Truth Under Attack: Forever and a Year
When really successful bands first get started, are they really good? Or, do they just sound really good? In Truth Under Attack, this high-gain, high-energy pop-core that reaches wide audiences and wide appeal and is played in stores like Journey’s and Zumiez sounds sonically fantastic, reaches highs and lows, and generally excites. And having recorded this EP professionally at London Bridge studios, TUA fit right in with that crowd. It’s hard, though, to hold on to any one thing after giving the album a close listen, and rather than repeating their parts in my head, I am recalling parts from other bands that they remind me of.

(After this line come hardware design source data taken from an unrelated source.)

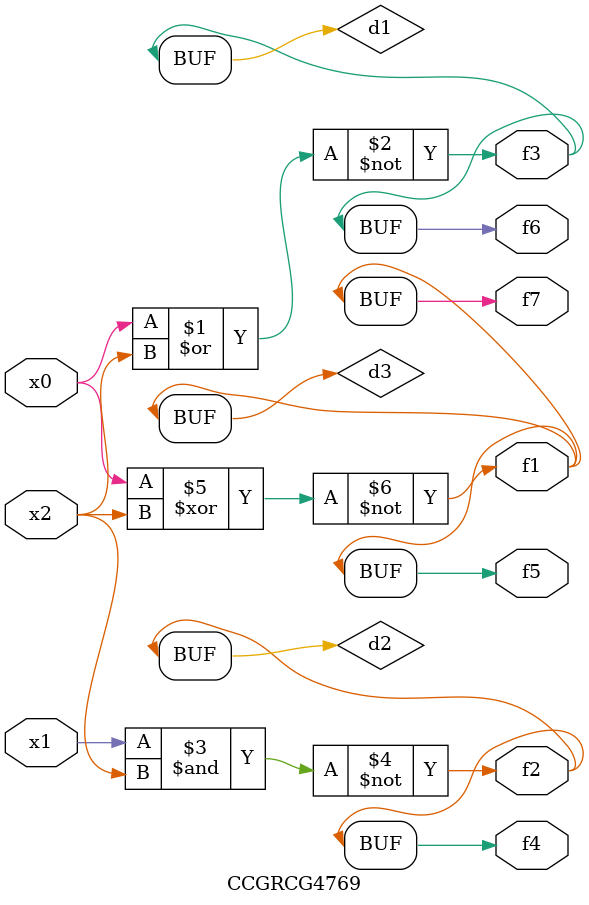
<source format=v>
module CCGRCG4769(
	input x0, x1, x2,
	output f1, f2, f3, f4, f5, f6, f7
);

	wire d1, d2, d3;

	nor (d1, x0, x2);
	nand (d2, x1, x2);
	xnor (d3, x0, x2);
	assign f1 = d3;
	assign f2 = d2;
	assign f3 = d1;
	assign f4 = d2;
	assign f5 = d3;
	assign f6 = d1;
	assign f7 = d3;
endmodule

</source>
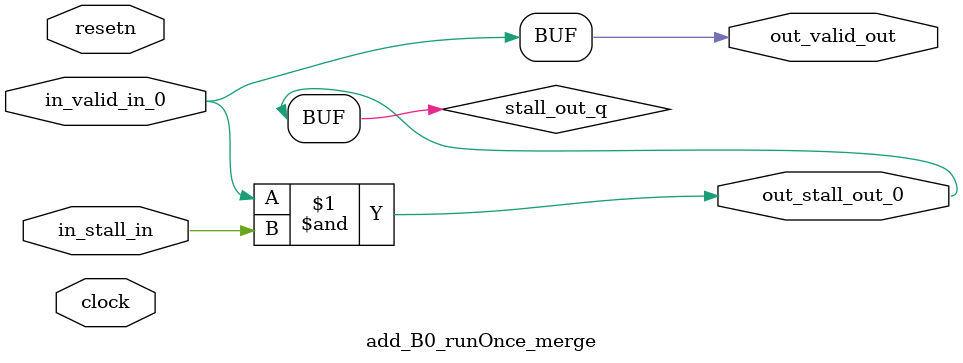
<source format=sv>



(* altera_attribute = "-name AUTO_SHIFT_REGISTER_RECOGNITION OFF; -name MESSAGE_DISABLE 10036; -name MESSAGE_DISABLE 10037; -name MESSAGE_DISABLE 14130; -name MESSAGE_DISABLE 14320; -name MESSAGE_DISABLE 15400; -name MESSAGE_DISABLE 14130; -name MESSAGE_DISABLE 10036; -name MESSAGE_DISABLE 12020; -name MESSAGE_DISABLE 12030; -name MESSAGE_DISABLE 12010; -name MESSAGE_DISABLE 12110; -name MESSAGE_DISABLE 14320; -name MESSAGE_DISABLE 13410; -name MESSAGE_DISABLE 113007; -name MESSAGE_DISABLE 10958" *)
module add_B0_runOnce_merge (
    input wire [0:0] in_stall_in,
    input wire [0:0] in_valid_in_0,
    output wire [0:0] out_stall_out_0,
    output wire [0:0] out_valid_out,
    input wire clock,
    input wire resetn
    );

    wire [0:0] stall_out_q;


    // stall_out(LOGICAL,6)
    assign stall_out_q = in_valid_in_0 & in_stall_in;

    // out_stall_out_0(GPOUT,4)
    assign out_stall_out_0 = stall_out_q;

    // out_valid_out(GPOUT,5)
    assign out_valid_out = in_valid_in_0;

endmodule

</source>
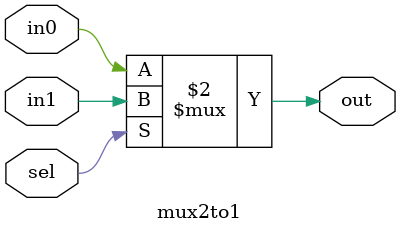
<source format=v>

module mux_tree(
    input wire sel,
    input wire a,
    input wire b,
    input wire c,
    input wire d,
    output wire y
);
    wire x0, x1;
    mux2to1 mux0 (.in0(a), .in1(b), .sel(c), .out(x0));
    mux2to1 mux1 (.in0(a), .in1(b), .sel(d), .out(x1));
    mux2to1 mux2 (.in0(x0), .in1(x1), .sel(sel), .out(y));
endmodule

// 2-to-1 Multiplexer Module
module mux2to1(
    input wire in0,
    input wire in1,
    input wire sel,
    output reg out
);
    always @(*) begin
        out = sel ? in1 : in0; // Use ternary operator for clarity
    end
endmodule
</source>
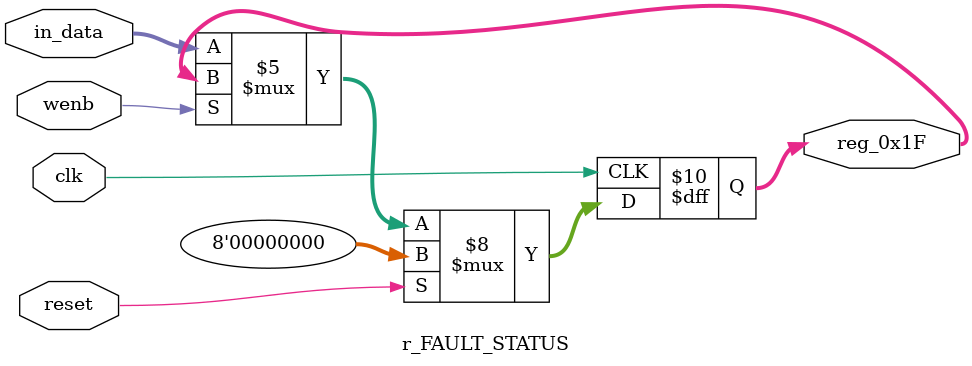
<source format=v>
module r_FAULT_STATUS(output reg [7:0] reg_0x1F, input wire reset, input wire wenb, input wire [7:0] in_data, input wire clk);
    always @(posedge clk) begin
        if (reset == 1'b1) begin
            reg_0x1F <= 8'h00;
        end
        else begin
            if (wenb == 1'b0) begin
                reg_0x1F <= in_data;
            end
            else begin
                reg_0x1F <= reg_0x1F;
            end
        end
    end
endmodule
</source>
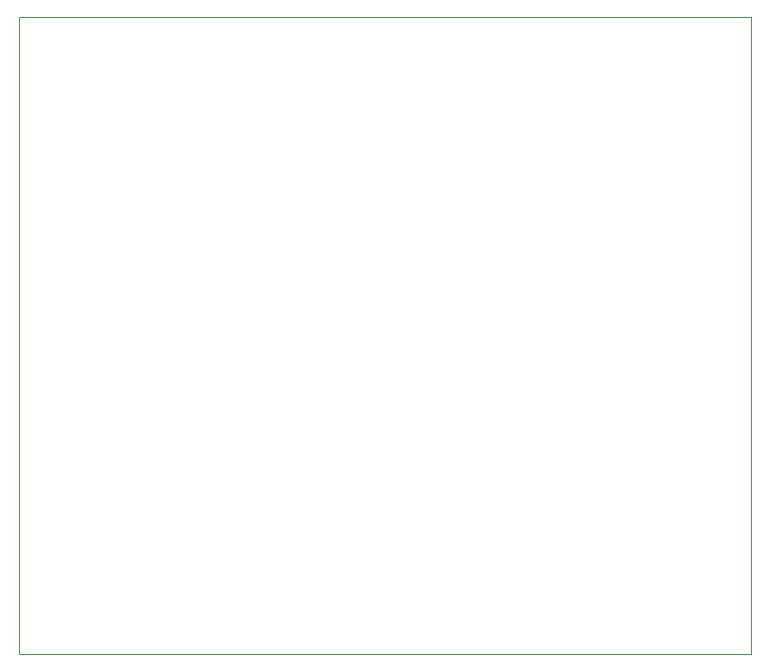
<source format=gbr>
G04 #@! TF.GenerationSoftware,KiCad,Pcbnew,(6.0.4)*
G04 #@! TF.CreationDate,2023-05-26T09:54:04+02:00*
G04 #@! TF.ProjectId,Kicad-TemplateProjet,4b696361-642d-4546-956d-706c61746550,rev?*
G04 #@! TF.SameCoordinates,Original*
G04 #@! TF.FileFunction,Profile,NP*
%FSLAX46Y46*%
G04 Gerber Fmt 4.6, Leading zero omitted, Abs format (unit mm)*
G04 Created by KiCad (PCBNEW (6.0.4)) date 2023-05-26 09:54:04*
%MOMM*%
%LPD*%
G01*
G04 APERTURE LIST*
G04 #@! TA.AperFunction,Profile*
%ADD10C,0.100000*%
G04 #@! TD*
G04 APERTURE END LIST*
D10*
X96000000Y-73000000D02*
X158000000Y-73000000D01*
X96000000Y-127000000D02*
X96000000Y-73000000D01*
X158000000Y-127000000D02*
X96000000Y-127000000D01*
X158000000Y-73000000D02*
X158000000Y-127000000D01*
M02*

</source>
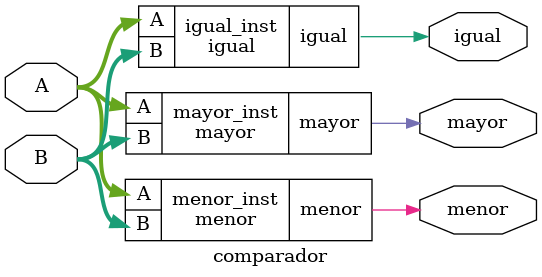
<source format=v>
module menor(
    input [3:0] A,
    input [3:0] B,
    output reg menor
);
    always @(*) begin
        if (A < B) begin
            menor = 1'b1;
        end else begin
            menor = 1'b0;
        end
    end
endmodule

module igual(
    input [3:0] A,
    input [3:0] B,
    output reg igual
);
    always @(*) begin
        if (A == B) begin
            igual = 1'b1;
        end else begin
            igual = 1'b0;
        end
    end
endmodule

module mayor(
    input [3:0] A,
    input [3:0] B,
    output reg mayor
);
    always @(*) begin
        if (A > B) begin
            mayor = 1'b1;
        end else begin
            mayor = 1'b0;
        end
    end
endmodule

module comparador(
    input [3:0] A,
    input [3:0] B,
    output menor,
    output igual,
    output mayor
);
    menor menor_inst (
        .A(A),
        .B(B),
        .menor(menor)
    );

    igual igual_inst (
        .A(A),
        .B(B),
        .igual(igual)
    );

    mayor mayor_inst (
        .A(A),
        .B(B),
        .mayor(mayor)
    );
endmodule
</source>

If this album were playing in the deck of a friend’s car you were borrowing, it would come across as a professional release, but if you had that car for a week, you’d start to wonder what the deal is with this band. The vocals occupy that space somewhere between ‘really belting it out’ and ‘holding back’ so the notes seem right, but the delivery isn’t filling up your head with sweet reverie. Lead vocalist Chelsy Hancock does a good job of knowing what parts really call for vocals, and the whole band dynamic shines in that regard, where the vocals lead the band to the next section. But rarely does anyone take the lead, and even the guitar solos are pushed to the back of the mix, where they fill in texture as much as they sing out a lead line. No one seems to want to stand out; it could have really made or broken this release if someone had taken charge, but as is, it doesn’t demand attention.
Truth Under Attack sound and play like a successful band but I can’t tell if it’s like seeing that dude with big muscles and you assume he’s really strong or if you’re actually seeing him move those weights and they’re just killing it. These five songs have a consistent voice and style that will take them far, and if their approach continues to mature in turn with their reach they will certainly do very well for themselves.